I have a lot of trouble believing this, because it means that an average of 1 million men per year have died under the age of 35 over the last 100 years. If so many young men have died so young, can their deaths be attributed to tobacco?

Well obviously I have no idea about this and the Daily Mail article does not really help, as its discussion is about bidi production: as usual, discussion of smoking and mortality takes place as if there is no other possible cause of death, and that a frighteningly high rate of bidi production makes the case that bidis killed one million young men every year by the age of 35.

India's population at the turn of the twenty-first century was around one thousand million (is that what they call a billion these days?). If mortality per thousand population was about 8.9 this means about 8.9 million deaths in 2000 – all ages, men and women. If the Daily Mail report is right, over 10 per cent of these deaths must have been males under 35 whose deaths were attributable to smoking. Of course the death rate per thousand does not remain static, and I am giving the broadest generalisations. I am no population specialist but I am sceptical about whether this study can accurately reflect mortality in India between 1910 and 2010.

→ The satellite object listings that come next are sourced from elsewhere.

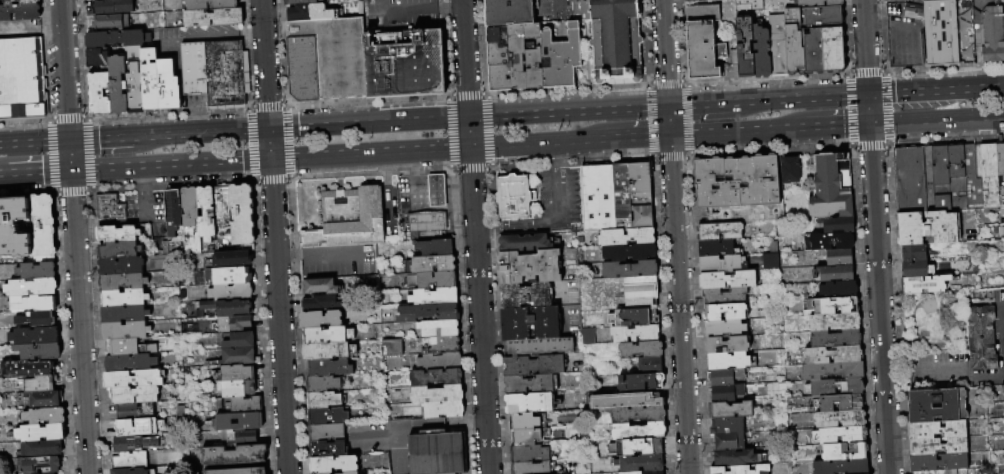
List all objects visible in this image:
building: (91, 0)
building: (896, 0)
building: (916, 0)
building: (690, 1)
building: (21, 2)
building: (303, 2)
building: (817, 3)
building: (195, 5)
building: (112, 7)
building: (1002, 8)
road: (449, 10)
building: (745, 11)
building: (510, 12)
building: (19, 13)
building: (311, 13)
building: (701, 13)
parking lot: (399, 14)
road: (399, 14)
building: (822, 16)
building: (213, 18)
building: (111, 22)
road: (874, 25)
road: (34, 30)
building: (990, 33)
road: (905, 34)
building: (939, 34)
road: (249, 37)
building: (613, 37)
building: (116, 39)
road: (195, 40)
road: (963, 40)
building: (793, 42)
building: (776, 43)
building: (495, 47)
road: (864, 47)
building: (702, 50)
building: (732, 50)
building: (832, 50)
building: (519, 51)
building: (813, 51)
building: (744, 52)
building: (759, 52)
road: (586, 55)
building: (337, 56)
building: (560, 57)
building: (97, 59)
road: (464, 59)
building: (404, 61)
road: (264, 64)
building: (533, 66)
building: (194, 69)
building: (303, 69)
building: (226, 75)
road: (966, 75)
building: (498, 77)
road: (908, 79)
building: (22, 80)
building: (134, 80)
building: (150, 80)
building: (168, 84)
building: (118, 85)
road: (969, 89)
road: (901, 93)
building: (99, 94)
traffic signals: (867, 95)
road: (802, 99)
road: (702, 105)
traffic signals: (667, 107)
road: (567, 112)
traffic signals: (468, 118)
road: (936, 119)
road: (368, 123)
traffic signals: (869, 124)
road: (829, 126)
traffic signals: (269, 130)
road: (729, 131)
road: (468, 132)
road: (206, 133)
traffic signals: (669, 135)
road: (637, 137)
road: (106, 139)
traffic signals: (69, 141)
road: (536, 142)
road: (34, 143)
road: (269, 144)
traffic signals: (469, 147)
road: (369, 152)
road: (561, 155)
traffic signals: (270, 158)
road: (414, 162)
road: (170, 163)
building: (790, 169)
road: (810, 169)
traffic signals: (71, 170)
road: (36, 172)
building: (1001, 173)
road: (0, 174)
road: (802, 174)
building: (973, 175)
building: (990, 177)
building: (957, 178)
road: (146, 179)
building: (941, 179)
building: (915, 180)
building: (640, 181)
building: (736, 181)
road: (415, 189)
building: (436, 191)
road: (458, 195)
road: (564, 195)
road: (437, 196)
building: (621, 196)
road: (422, 197)
building: (513, 198)
building: (597, 198)
building: (109, 208)
road: (148, 208)
building: (222, 212)
building: (745, 213)
building: (206, 214)
building: (242, 217)
building: (642, 217)
building: (348, 219)
building: (190, 221)
building: (42, 224)
building: (425, 224)
road: (537, 224)
building: (837, 224)
building: (173, 225)
road: (491, 226)
building: (14, 228)
building: (928, 228)
building: (719, 231)
building: (117, 233)
building: (430, 234)
road: (74, 236)
road: (674, 236)
building: (626, 237)
building: (829, 241)
building: (523, 243)
building: (436, 248)
building: (717, 248)
building: (119, 250)
building: (628, 253)
building: (916, 253)
building: (837, 256)
building: (43, 259)
building: (231, 259)
road: (338, 260)
building: (768, 261)
road: (291, 262)
building: (1002, 263)
building: (722, 264)
building: (430, 265)
building: (120, 266)
building: (529, 267)
building: (918, 269)
building: (629, 270)
building: (35, 271)
building: (836, 273)
building: (232, 276)
building: (198, 278)
building: (728, 280)
building: (431, 281)
building: (122, 282)
road: (878, 284)
building: (927, 285)
building: (31, 287)
building: (321, 287)
building: (640, 288)
building: (838, 289)
building: (230, 293)
building: (525, 295)
building: (725, 296)
building: (433, 297)
building: (124, 298)
road: (1002, 300)
building: (30, 303)
building: (320, 303)
building: (640, 304)
building: (204, 306)
building: (831, 306)
road: (1001, 307)
building: (234, 308)
road: (478, 310)
building: (724, 312)
building: (428, 313)
building: (124, 314)
road: (279, 315)
building: (633, 318)
building: (37, 319)
building: (321, 319)
building: (834, 322)
building: (237, 323)
park: (934, 324)
building: (439, 329)
building: (724, 329)
building: (125, 331)
building: (514, 331)
building: (635, 334)
building: (33, 335)
road: (1002, 335)
building: (327, 336)
building: (836, 338)
building: (982, 339)
building: (240, 341)
building: (728, 345)
building: (443, 346)
building: (539, 347)
building: (128, 348)
building: (393, 348)
building: (640, 350)
building: (38, 351)
building: (328, 351)
building: (833, 355)
building: (236, 358)
building: (730, 361)
building: (440, 362)
building: (129, 363)
building: (651, 365)
road: (1003, 365)
building: (534, 366)
building: (27, 368)
building: (330, 368)
road: (963, 368)
building: (832, 371)
building: (235, 373)
building: (436, 377)
building: (727, 377)
building: (134, 379)
building: (641, 382)
building: (37, 384)
building: (323, 384)
building: (529, 385)
building: (834, 387)
building: (237, 388)
building: (1002, 390)
building: (727, 393)
building: (134, 395)
building: (437, 395)
building: (43, 398)
building: (323, 401)
building: (623, 401)
building: (827, 402)
building: (528, 403)
building: (243, 405)
building: (938, 406)
building: (443, 410)
building: (732, 410)
building: (134, 411)
building: (638, 414)
building: (44, 415)
building: (327, 416)
building: (840, 419)
building: (524, 422)
building: (218, 423)
road: (437, 426)
building: (727, 426)
building: (138, 427)
building: (938, 430)
building: (638, 431)
building: (39, 432)
building: (326, 433)
building: (840, 436)
building: (526, 437)
building: (239, 438)
road: (374, 439)
building: (731, 441)
building: (133, 444)
building: (636, 447)
building: (939, 447)
building: (41, 448)
building: (327, 449)
building: (845, 451)
building: (528, 453)
building: (437, 454)
building: (234, 455)
building: (736, 457)
building: (129, 460)
building: (940, 463)
building: (639, 464)
building: (37, 465)
building: (334, 465)
building: (841, 466)
building: (530, 468)
building: (742, 470)
building: (129, 471)
building: (237, 471)
building: (644, 472)
building: (45, 473)
building: (351, 473)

It must be admitted that India does not have a high life expectancy. The earliest figure I have found goes back to 1947 when the life expectancy was under 50. By 2010 it has gone up to nearly 66. The study in question takes the 100 years up to 2010, which show an increase in life expectancy. But any consideration of life expectancy must also take into account infant mortality, which drags down the average life expectancy figure, and this is a case in point in India, where infant mortality is at record-breaking levels according to this report.

Surely in a country with such a burden of child mortality, simplistic explanations for adult deaths are not needed.